◆ **Exercice écrit**:
Poursuivez le texte sur l'entrée de Jacques Prévert dans la Pléiade à partir de sa dernière phrase.
### Extrait du document ###
Le Passe Muraille

Gavroche au Panthéon

À propos de l’intronisation de Jacques Prévert dans La Pléiade,

par Sylviane Roche

Jacques Prévert entre dans La Pléiade. Au paradis hélas surpeuplé des fumeurs de gitanes, il n’en sera pas plus fier pour cela, pas moins non plus d’ailleurs, ce n’est tout de même pas sa faute si Paul Morand y est entré juste avant lui…

Pour Danièle Casiglia-Laster, auteur de l’introduction, il s’agit visiblement de réhabiliter Prévert. Il faut, dit-elle en substance, le sortir de l’école primaire où on l’avait «confiné», lui faisant perdre ainsi son «caractère anticonformiste et corrosif». Il s’agit de rappeler que cette poésie n’est ni «facile» ni «simpliste», et d’en finir avec «deux mythes»: le dilettantisme de Prévert, et le fait que «ses textes sont surtout faits pour être dits».

Mon propos n’est pas de faire ici la critique de l’introduction — par ailleurs passionnante et très complète — de la Pléiade. Mais simplement, à l’occasion de cette publication (superbe, avec — est-ce une première dans la prestigieuse collection ? — des photographies d’Ylla et les reproductions en couleurs des illustrations d’Elsa Henriquez pour l’édition originale de Guignol de la Guilde du livre de 1952), de reparler un peu de Jacques Prévert. D’en reparler tout simplement, car il me vient souvent dans la mémoire, peut-être un peu plus ces derniers temps, à cause de la mort de Montand.
### Ensemble de lignes ###
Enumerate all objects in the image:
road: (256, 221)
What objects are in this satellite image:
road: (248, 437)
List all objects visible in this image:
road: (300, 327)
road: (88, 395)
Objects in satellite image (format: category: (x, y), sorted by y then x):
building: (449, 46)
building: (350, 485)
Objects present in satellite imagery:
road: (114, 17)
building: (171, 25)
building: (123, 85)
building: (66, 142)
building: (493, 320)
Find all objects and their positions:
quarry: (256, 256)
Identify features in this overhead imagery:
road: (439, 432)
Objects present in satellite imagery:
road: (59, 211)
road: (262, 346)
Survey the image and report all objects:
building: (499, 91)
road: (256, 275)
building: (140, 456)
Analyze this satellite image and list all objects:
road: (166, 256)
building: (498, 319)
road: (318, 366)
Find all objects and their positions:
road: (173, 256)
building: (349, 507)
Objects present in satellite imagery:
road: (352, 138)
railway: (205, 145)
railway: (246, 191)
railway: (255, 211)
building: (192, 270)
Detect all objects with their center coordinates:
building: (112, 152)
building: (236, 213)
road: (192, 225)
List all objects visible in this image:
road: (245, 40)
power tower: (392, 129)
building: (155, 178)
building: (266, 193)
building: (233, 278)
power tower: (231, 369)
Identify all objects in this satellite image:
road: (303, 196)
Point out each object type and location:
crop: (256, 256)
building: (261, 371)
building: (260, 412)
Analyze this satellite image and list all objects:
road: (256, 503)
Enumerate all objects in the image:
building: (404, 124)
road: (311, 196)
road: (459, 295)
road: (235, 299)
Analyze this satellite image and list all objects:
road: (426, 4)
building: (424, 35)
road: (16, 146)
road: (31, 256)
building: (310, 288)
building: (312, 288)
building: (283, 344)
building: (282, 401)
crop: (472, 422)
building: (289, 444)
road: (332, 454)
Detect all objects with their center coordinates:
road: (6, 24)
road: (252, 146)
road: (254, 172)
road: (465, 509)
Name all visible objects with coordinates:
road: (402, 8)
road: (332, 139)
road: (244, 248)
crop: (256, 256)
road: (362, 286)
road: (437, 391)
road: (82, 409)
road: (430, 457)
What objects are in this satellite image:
###
◆ **Réponse ci-dessous**:
N’en déplaise aux érudits éditeurs, Prévert n’a pas besoin qu’on le réintègre dans la littérature sérieuse en lui décernant un brevet de poésie écrite et laborieuse. Désolée, mais pour moi, Prévert, c’est d’abord des voix, des visages, derrière une sorte de brume, celle de la pluie, des quais, des cigarettes, de la nuit ou des larmes, Gabin bien sûr, mais aussi Le Vigan, Brasseur, Michel Simon, Jouvet, Arletty, je voulais dire Garance, Barrault-Baptiste ou Barrault-cycliste, «Dominique et Gilles-Gilles et Dominique», Marianne Oswald, les Frères Jacques, et Gréco, et Montand, Je suis comme je suis, et Les enfants qui s’aiment

Et voilà, à côté des images et des voix, la musique qui arrive, «les pas des amants désunis», «dans ma maison, vous viendrez…», Kosma, Kosma bien sûr, et vous faut-il vraiment quelque chose de plus ? Croyez-vous vrai-ment que ça serait mieux, une poésie pas-faite-pour-être-dite, une poésie exprès pour papier bible ? Croyez-vous qu’il leur faut cela, aux lecteurs de la Pléiade, pour oser ranger sur leurs rayons d’acajou Prévert juste avant Proust ? C’est d’ailleurs un voisinage qui ne lui déplaira pas, lui qui revendique une certaine parenté avec l’auteur de la Recherche parce que, dit-il, Proust «voulait vivre dans un monde très agréable et à rêver, un monde avec des jeunes filles en fleurs». Je dis Jacques Prévert, et ma tête est pleine — pas seulement de mots, mais de gens, de musique et d’amitié.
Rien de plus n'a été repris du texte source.